* **Data to use**:
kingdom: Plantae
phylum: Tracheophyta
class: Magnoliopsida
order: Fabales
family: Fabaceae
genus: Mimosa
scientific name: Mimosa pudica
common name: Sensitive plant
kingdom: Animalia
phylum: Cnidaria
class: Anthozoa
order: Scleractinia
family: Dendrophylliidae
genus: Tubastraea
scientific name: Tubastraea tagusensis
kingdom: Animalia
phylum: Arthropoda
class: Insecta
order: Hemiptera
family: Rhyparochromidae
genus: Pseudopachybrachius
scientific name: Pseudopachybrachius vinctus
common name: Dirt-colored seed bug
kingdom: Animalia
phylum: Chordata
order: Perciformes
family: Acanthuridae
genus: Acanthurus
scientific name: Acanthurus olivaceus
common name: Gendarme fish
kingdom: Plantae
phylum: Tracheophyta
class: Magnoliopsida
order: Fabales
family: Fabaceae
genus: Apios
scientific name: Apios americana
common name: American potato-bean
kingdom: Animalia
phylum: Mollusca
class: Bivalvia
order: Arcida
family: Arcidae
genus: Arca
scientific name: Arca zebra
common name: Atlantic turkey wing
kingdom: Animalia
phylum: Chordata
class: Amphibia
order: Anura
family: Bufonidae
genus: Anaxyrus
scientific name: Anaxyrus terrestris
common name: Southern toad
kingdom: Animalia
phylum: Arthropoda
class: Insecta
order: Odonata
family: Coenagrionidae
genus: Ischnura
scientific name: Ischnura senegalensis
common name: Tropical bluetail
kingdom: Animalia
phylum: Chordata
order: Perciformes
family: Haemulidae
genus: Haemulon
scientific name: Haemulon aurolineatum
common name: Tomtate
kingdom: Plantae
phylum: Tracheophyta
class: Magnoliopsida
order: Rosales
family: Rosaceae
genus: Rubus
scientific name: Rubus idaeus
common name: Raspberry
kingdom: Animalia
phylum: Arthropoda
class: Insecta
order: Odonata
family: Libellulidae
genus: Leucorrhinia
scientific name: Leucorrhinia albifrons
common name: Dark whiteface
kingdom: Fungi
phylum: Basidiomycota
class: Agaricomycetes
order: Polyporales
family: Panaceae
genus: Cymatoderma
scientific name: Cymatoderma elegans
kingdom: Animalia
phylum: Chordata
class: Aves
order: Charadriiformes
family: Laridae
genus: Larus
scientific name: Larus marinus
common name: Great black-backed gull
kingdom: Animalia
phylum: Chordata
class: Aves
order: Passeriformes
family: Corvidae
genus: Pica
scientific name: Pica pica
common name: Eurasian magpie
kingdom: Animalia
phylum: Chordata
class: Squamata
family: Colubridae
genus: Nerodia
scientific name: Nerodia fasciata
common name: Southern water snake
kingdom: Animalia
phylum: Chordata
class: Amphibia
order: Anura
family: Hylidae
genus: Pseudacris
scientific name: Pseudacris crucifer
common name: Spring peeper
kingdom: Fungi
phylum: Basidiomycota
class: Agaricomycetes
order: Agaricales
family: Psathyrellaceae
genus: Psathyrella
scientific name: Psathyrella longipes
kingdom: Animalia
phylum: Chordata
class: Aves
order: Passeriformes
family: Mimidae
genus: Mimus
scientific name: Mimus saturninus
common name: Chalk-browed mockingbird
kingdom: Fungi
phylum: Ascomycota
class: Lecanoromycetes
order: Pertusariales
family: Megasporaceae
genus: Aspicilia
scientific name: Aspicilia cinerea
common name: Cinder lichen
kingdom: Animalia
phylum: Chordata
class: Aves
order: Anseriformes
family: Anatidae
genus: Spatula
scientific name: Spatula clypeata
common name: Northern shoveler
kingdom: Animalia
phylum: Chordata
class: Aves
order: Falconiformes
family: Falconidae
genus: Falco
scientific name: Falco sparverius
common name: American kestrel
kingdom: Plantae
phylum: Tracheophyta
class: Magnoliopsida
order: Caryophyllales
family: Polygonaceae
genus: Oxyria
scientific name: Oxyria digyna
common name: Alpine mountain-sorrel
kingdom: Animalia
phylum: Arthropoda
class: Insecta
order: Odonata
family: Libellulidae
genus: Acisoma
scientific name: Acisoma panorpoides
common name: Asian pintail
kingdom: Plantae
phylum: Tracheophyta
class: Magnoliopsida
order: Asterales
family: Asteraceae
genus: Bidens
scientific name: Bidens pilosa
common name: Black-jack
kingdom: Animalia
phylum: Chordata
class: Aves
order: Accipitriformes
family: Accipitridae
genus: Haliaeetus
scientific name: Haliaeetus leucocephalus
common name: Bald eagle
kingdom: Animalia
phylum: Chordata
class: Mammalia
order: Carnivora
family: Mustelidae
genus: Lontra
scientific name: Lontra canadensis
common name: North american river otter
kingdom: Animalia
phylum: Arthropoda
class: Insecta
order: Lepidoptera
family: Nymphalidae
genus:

* **Work instructions**:
Please print every line of the records above again, word for word and in the same order.

* **Task solution**:
kingdom: Plantae
phylum: Tracheophyta
class: Magnoliopsida
order: Fabales
family: Fabaceae
genus: Mimosa
scientific name: Mimosa pudica
common name: Sensitive plant
kingdom: Animalia
phylum: Cnidaria
class: Anthozoa
order: Scleractinia
family: Dendrophylliidae
genus: Tubastraea
scientific name: Tubastraea tagusensis
kingdom: Animalia
phylum: Arthropoda
class: Insecta
order: Hemiptera
family: Rhyparochromidae
genus: Pseudopachybrachius
scientific name: Pseudopachybrachius vinctus
common name: Dirt-colored seed bug
kingdom: Animalia
phylum: Chordata
order: Perciformes
family: Acanthuridae
genus: Acanthurus
scientific name: Acanthurus olivaceus
common name: Gendarme fish
kingdom: Plantae
phylum: Tracheophyta
class: Magnoliopsida
order: Fabales
family: Fabaceae
genus: Apios
scientific name: Apios americana
common name: American potato-bean
kingdom: Animalia
phylum: Mollusca
class: Bivalvia
order: Arcida
family: Arcidae
genus: Arca
scientific name: Arca zebra
common name: Atlantic turkey wing
kingdom: Animalia
phylum: Chordata
class: Amphibia
order: Anura
family: Bufonidae
genus: Anaxyrus
scientific name: Anaxyrus terrestris
common name: Southern toad
kingdom: Animalia
phylum: Arthropoda
class: Insecta
order: Odonata
family: Coenagrionidae
genus: Ischnura
scientific name: Ischnura senegalensis
common name: Tropical bluetail
kingdom: Animalia
phylum: Chordata
order: Perciformes
family: Haemulidae
genus: Haemulon
scientific name: Haemulon aurolineatum
common name: Tomtate
kingdom: Plantae
phylum: Tracheophyta
class: Magnoliopsida
order: Rosales
family: Rosaceae
genus: Rubus
scientific name: Rubus idaeus
common name: Raspberry
kingdom: Animalia
phylum: Arthropoda
class: Insecta
order: Odonata
family: Libellulidae
genus: Leucorrhinia
scientific name: Leucorrhinia albifrons
common name: Dark whiteface
kingdom: Fungi
phylum: Basidiomycota
class: Agaricomycetes
order: Polyporales
family: Panaceae
genus: Cymatoderma
scientific name: Cymatoderma elegans
kingdom: Animalia
phylum: Chordata
class: Aves
order: Charadriiformes
family: Laridae
genus: Larus
scientific name: Larus marinus
common name: Great black-backed gull
kingdom: Animalia
phylum: Chordata
class: Aves
order: Passeriformes
family: Corvidae
genus: Pica
scientific name: Pica pica
common name: Eurasian magpie
kingdom: Animalia
phylum: Chordata
class: Squamata
family: Colubridae
genus: Nerodia
scientific name: Nerodia fasciata
common name: Southern water snake
kingdom: Animalia
phylum: Chordata
class: Amphibia
order: Anura
family: Hylidae
genus: Pseudacris
scientific name: Pseudacris crucifer
common name: Spring peeper
kingdom: Fungi
phylum: Basidiomycota
class: Agaricomycetes
order: Agaricales
family: Psathyrellaceae
genus: Psathyrella
scientific name: Psathyrella longipes
kingdom: Animalia
phylum: Chordata
class: Aves
order: Passeriformes
family: Mimidae
genus: Mimus
scientific name: Mimus saturninus
common name: Chalk-browed mockingbird
kingdom: Fungi
phylum: Ascomycota
class: Lecanoromycetes
order: Pertusariales
family: Megasporaceae
genus: Aspicilia
scientific name: Aspicilia cinerea
common name: Cinder lichen
kingdom: Animalia
phylum: Chordata
class: Aves
order: Anseriformes
family: Anatidae
genus: Spatula
scientific name: Spatula clypeata
common name: Northern shoveler
kingdom: Animalia
phylum: Chordata
class: Aves
order: Falconiformes
family: Falconidae
genus: Falco
scientific name: Falco sparverius
common name: American kestrel
kingdom: Plantae
phylum: Tracheophyta
class: Magnoliopsida
order: Caryophyllales
family: Polygonaceae
genus: Oxyria
scientific name: Oxyria digyna
common name: Alpine mountain-sorrel
kingdom: Animalia
phylum: Arthropoda
class: Insecta
order: Odonata
family: Libellulidae
genus: Acisoma
scientific name: Acisoma panorpoides
common name: Asian pintail
kingdom: Plantae
phylum: Tracheophyta
class: Magnoliopsida
order: Asterales
family: Asteraceae
genus: Bidens
scientific name: Bidens pilosa
common name: Black-jack
kingdom: Animalia
phylum: Chordata
class: Aves
order: Accipitriformes
family: Accipitridae
genus: Haliaeetus
scientific name: Haliaeetus leucocephalus
common name: Bald eagle
kingdom: Animalia
phylum: Chordata
class: Mammalia
order: Carnivora
family: Mustelidae
genus: Lontra
scientific name: Lontra canadensis
common name: North american river otter
kingdom: Animalia
phylum: Arthropoda
class: Insecta
order: Lepidoptera
family: Nymphalidae
genus:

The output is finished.